* Exercise
Give back all of the data verbatim.

* Data provided

══════════════════════════════

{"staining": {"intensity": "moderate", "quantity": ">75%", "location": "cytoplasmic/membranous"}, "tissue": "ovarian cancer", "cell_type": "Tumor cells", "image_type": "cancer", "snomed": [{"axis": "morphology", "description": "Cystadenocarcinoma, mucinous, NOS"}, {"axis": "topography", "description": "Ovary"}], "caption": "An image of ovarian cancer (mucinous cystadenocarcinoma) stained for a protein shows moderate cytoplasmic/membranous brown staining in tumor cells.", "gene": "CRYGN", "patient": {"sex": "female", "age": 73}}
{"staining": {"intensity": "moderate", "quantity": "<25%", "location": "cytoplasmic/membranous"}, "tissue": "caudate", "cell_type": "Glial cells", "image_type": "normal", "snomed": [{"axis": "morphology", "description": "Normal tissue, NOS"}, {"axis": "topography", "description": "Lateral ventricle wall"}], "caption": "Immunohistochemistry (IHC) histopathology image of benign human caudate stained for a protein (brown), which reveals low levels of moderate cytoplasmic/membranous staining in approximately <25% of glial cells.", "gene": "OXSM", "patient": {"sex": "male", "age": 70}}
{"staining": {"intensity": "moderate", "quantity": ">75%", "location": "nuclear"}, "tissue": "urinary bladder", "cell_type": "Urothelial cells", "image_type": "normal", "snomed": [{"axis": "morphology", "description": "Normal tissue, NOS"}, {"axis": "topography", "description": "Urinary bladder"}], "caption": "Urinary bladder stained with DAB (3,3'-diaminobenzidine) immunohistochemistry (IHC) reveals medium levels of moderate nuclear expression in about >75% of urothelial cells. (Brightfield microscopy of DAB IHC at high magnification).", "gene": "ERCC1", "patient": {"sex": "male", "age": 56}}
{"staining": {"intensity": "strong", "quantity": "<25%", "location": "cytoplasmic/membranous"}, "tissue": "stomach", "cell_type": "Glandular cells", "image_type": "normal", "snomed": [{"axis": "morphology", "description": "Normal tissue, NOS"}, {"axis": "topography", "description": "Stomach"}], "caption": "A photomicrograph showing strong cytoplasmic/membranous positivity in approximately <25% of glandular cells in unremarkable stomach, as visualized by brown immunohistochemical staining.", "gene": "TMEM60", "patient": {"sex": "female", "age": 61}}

══════════════════════════════

* Response
{"staining": {"intensity": "moderate", "quantity": ">75%", "location": "cytoplasmic/membranous"}, "tissue": "ovarian cancer", "cell_type": "Tumor cells", "image_type": "cancer", "snomed": [{"axis": "morphology", "description": "Cystadenocarcinoma, mucinous, NOS"}, {"axis": "topography", "description": "Ovary"}], "caption": "An image of ovarian cancer (mucinous cystadenocarcinoma) stained for a protein shows moderate cytoplasmic/membranous brown staining in tumor cells.", "gene": "CRYGN", "patient": {"sex": "female", "age": 73}}
{"staining": {"intensity": "moderate", "quantity": "<25%", "location": "cytoplasmic/membranous"}, "tissue": "caudate", "cell_type": "Glial cells", "image_type": "normal", "snomed": [{"axis": "morphology", "description": "Normal tissue, NOS"}, {"axis": "topography", "description": "Lateral ventricle wall"}], "caption": "Immunohistochemistry (IHC) histopathology image of benign human caudate stained for a protein (brown), which reveals low levels of moderate cytoplasmic/membranous staining in approximately <25% of glial cells.", "gene": "OXSM", "patient": {"sex": "male", "age": 70}}
{"staining": {"intensity": "moderate", "quantity": ">75%", "location": "nuclear"}, "tissue": "urinary bladder", "cell_type": "Urothelial cells", "image_type": "normal", "snomed": [{"axis": "morphology", "description": "Normal tissue, NOS"}, {"axis": "topography", "description": "Urinary bladder"}], "caption": "Urinary bladder stained with DAB (3,3'-diaminobenzidine) immunohistochemistry (IHC) reveals medium levels of moderate nuclear expression in about >75% of urothelial cells. (Brightfield microscopy of DAB IHC at high magnification).", "gene": "ERCC1", "patient": {"sex": "male", "age": 56}}
{"staining": {"intensity": "strong", "quantity": "<25%", "location": "cytoplasmic/membranous"}, "tissue": "stomach", "cell_type": "Glandular cells", "image_type": "normal", "snomed": [{"axis": "morphology", "description": "Normal tissue, NOS"}, {"axis": "topography", "description": "Stomach"}], "caption": "A photomicrograph showing strong cytoplasmic/membranous positivity in approximately <25% of glandular cells in unremarkable stomach, as visualized by brown immunohistochemical staining.", "gene": "TMEM60", "patient": {"sex": "female", "age": 61}}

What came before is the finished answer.